WHAT YOU HAVE TO DO:
Please quote exactly the lines below from the line containing "and require no configuration to enable them." to the line containing "docker config directory.", both lines included, and nothing else.

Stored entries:
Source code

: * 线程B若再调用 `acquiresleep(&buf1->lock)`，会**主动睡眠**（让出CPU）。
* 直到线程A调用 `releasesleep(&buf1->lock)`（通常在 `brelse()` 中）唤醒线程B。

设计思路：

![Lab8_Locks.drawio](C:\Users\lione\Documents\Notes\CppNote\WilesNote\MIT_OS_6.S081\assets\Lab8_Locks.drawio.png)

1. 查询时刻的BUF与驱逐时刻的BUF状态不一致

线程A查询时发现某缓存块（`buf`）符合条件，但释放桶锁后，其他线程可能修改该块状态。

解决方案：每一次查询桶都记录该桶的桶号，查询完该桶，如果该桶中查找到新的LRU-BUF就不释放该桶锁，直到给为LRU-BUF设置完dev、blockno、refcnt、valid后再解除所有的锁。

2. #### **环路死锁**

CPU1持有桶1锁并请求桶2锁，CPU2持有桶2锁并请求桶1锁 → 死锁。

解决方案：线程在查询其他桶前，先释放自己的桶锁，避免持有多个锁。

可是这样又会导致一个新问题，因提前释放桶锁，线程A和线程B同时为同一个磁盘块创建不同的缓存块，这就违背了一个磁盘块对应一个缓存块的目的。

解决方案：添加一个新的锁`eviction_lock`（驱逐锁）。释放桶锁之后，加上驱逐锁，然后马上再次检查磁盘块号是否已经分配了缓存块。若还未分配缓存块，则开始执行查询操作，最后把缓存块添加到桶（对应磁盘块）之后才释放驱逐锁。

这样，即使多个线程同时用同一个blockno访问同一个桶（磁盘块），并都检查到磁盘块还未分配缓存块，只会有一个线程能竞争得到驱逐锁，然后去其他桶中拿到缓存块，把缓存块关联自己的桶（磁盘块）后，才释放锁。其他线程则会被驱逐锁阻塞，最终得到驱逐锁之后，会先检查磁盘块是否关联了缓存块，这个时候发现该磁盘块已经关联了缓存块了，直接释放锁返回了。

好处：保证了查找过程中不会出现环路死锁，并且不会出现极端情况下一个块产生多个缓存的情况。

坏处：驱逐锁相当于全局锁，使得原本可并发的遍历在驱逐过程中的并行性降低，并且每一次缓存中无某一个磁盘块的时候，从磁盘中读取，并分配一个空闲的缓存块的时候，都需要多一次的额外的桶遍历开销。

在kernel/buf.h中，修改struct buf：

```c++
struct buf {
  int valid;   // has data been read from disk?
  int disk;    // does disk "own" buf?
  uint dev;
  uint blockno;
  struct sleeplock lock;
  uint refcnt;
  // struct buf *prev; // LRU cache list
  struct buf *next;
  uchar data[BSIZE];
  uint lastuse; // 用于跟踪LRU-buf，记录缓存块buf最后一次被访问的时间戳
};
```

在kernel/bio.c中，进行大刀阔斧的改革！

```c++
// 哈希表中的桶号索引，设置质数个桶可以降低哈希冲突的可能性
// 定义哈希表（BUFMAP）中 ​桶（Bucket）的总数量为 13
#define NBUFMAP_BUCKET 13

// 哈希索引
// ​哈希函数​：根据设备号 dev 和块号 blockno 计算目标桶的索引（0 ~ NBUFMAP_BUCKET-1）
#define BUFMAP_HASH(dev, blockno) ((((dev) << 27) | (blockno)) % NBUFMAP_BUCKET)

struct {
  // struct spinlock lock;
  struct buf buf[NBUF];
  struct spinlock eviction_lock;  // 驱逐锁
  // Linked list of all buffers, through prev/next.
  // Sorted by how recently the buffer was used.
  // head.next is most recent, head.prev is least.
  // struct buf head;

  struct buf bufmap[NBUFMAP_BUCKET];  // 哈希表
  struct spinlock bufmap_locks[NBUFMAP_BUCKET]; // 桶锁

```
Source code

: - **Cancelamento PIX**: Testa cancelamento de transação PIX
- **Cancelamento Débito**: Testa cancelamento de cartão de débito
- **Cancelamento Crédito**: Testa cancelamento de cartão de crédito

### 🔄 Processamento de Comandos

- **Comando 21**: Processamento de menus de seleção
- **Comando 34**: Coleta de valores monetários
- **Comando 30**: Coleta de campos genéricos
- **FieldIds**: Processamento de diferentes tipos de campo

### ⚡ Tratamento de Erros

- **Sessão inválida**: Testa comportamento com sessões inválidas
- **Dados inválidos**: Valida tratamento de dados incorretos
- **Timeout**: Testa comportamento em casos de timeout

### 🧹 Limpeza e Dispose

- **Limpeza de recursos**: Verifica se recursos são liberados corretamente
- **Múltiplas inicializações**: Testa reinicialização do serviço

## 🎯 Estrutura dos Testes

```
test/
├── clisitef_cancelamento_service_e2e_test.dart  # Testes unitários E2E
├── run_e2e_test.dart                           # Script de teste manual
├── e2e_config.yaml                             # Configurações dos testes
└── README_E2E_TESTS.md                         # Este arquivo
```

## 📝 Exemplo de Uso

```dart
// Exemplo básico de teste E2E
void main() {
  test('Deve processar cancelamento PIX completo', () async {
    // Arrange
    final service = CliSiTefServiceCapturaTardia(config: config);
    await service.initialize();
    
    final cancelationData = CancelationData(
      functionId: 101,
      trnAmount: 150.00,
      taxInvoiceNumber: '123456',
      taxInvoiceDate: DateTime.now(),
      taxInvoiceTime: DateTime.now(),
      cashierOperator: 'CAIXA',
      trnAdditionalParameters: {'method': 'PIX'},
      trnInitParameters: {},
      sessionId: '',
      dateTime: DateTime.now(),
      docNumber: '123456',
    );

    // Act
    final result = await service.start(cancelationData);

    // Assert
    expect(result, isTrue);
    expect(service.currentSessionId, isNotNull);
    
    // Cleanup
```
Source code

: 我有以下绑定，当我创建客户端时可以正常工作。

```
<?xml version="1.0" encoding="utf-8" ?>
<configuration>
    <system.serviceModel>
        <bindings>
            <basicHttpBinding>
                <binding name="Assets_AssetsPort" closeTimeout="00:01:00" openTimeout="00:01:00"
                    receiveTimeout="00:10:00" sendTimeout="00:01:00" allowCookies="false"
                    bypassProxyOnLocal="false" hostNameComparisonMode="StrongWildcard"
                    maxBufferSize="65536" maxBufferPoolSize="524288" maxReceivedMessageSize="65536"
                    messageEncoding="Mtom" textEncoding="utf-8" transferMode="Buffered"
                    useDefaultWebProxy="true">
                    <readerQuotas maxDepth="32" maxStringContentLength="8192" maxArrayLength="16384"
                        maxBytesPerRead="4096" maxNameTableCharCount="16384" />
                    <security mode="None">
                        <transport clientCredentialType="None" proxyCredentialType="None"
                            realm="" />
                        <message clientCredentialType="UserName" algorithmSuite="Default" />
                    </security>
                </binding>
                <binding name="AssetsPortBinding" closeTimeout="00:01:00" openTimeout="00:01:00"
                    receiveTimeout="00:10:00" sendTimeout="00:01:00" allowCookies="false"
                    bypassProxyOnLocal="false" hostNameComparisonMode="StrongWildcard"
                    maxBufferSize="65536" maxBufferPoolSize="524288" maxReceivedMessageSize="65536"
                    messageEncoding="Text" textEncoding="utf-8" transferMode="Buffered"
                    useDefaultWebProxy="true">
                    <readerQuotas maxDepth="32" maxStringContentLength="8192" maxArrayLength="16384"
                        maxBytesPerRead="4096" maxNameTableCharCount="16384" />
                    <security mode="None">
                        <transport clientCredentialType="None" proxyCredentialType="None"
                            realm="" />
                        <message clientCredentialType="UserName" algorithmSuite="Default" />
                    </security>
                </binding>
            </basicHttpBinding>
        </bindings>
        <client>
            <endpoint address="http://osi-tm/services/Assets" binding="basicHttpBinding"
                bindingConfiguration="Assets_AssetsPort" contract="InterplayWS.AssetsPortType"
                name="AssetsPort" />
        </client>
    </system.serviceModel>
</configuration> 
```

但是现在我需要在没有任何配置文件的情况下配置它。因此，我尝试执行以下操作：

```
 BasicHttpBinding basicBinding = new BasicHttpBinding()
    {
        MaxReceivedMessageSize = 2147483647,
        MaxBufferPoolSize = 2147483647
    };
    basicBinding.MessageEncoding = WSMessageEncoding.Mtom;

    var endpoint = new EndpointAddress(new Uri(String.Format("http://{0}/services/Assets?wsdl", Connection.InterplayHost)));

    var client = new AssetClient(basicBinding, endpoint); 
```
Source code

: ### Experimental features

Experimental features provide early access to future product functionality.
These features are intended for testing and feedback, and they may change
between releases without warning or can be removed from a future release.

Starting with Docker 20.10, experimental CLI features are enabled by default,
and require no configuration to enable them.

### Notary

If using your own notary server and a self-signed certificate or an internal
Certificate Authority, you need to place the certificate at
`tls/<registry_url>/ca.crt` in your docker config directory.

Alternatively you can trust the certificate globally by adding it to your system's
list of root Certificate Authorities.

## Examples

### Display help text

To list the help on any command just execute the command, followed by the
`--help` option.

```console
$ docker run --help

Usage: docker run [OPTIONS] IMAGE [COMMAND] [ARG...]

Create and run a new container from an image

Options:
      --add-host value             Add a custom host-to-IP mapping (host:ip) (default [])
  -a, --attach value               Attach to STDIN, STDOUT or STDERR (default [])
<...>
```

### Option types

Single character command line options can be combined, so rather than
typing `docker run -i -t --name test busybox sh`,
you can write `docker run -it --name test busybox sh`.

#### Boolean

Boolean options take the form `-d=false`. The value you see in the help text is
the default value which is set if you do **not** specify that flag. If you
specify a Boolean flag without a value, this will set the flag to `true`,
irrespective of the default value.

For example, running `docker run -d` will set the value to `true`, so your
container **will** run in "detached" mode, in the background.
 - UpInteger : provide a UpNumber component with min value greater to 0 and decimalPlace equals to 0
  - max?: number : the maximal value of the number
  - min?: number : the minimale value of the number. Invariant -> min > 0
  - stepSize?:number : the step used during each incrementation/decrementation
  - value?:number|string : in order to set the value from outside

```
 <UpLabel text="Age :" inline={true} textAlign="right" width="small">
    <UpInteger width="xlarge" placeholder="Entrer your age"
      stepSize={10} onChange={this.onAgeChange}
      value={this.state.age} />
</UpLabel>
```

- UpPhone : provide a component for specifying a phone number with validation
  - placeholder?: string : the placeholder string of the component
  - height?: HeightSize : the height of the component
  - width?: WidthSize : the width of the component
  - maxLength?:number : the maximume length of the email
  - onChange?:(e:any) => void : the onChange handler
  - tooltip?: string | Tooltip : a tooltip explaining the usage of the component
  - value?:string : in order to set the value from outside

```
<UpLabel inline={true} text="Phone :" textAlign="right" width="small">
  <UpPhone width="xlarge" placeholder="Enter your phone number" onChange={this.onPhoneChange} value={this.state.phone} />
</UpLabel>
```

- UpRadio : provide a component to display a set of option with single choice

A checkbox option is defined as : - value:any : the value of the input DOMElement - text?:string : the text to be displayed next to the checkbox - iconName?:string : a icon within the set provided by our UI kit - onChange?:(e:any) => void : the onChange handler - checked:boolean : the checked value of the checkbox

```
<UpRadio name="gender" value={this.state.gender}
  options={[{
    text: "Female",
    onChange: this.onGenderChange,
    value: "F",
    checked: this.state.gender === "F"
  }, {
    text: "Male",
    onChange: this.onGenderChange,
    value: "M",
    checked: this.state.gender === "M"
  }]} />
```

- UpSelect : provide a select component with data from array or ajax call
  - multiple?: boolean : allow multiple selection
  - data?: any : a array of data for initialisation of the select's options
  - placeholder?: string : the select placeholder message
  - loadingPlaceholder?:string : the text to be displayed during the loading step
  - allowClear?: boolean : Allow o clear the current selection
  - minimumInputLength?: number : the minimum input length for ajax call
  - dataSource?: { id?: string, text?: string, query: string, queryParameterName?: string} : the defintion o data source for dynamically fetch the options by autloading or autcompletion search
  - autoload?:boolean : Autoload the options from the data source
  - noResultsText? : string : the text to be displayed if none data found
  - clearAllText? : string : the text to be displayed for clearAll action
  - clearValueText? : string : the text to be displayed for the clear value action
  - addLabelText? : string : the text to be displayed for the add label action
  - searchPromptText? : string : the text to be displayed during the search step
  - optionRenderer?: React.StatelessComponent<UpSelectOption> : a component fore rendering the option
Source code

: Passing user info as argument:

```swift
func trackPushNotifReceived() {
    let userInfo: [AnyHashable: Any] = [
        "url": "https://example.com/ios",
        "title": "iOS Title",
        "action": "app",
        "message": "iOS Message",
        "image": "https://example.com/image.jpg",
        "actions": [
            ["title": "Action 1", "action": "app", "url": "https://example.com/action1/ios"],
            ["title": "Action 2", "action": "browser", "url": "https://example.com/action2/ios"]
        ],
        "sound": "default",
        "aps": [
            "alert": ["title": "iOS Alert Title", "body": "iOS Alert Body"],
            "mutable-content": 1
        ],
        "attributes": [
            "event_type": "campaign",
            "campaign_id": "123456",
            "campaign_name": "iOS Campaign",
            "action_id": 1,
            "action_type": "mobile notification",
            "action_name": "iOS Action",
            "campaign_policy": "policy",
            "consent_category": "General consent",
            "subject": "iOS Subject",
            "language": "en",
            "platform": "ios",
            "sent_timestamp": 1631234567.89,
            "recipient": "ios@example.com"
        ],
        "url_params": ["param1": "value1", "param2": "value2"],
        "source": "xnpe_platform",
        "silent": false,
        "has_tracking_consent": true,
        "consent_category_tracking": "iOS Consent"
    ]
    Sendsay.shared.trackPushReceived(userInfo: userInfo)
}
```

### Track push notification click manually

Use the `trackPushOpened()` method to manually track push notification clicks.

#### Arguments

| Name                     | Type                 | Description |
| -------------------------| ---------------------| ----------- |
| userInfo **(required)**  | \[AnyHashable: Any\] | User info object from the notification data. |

ANSWER BOX:
and require no configuration to enable them.

### Notary

If using your own notary server and a self-signed certificate or an internal
Certificate Authority, you need to place the certificate at
`tls/<registry_url>/ca.crt` in your docker config directory.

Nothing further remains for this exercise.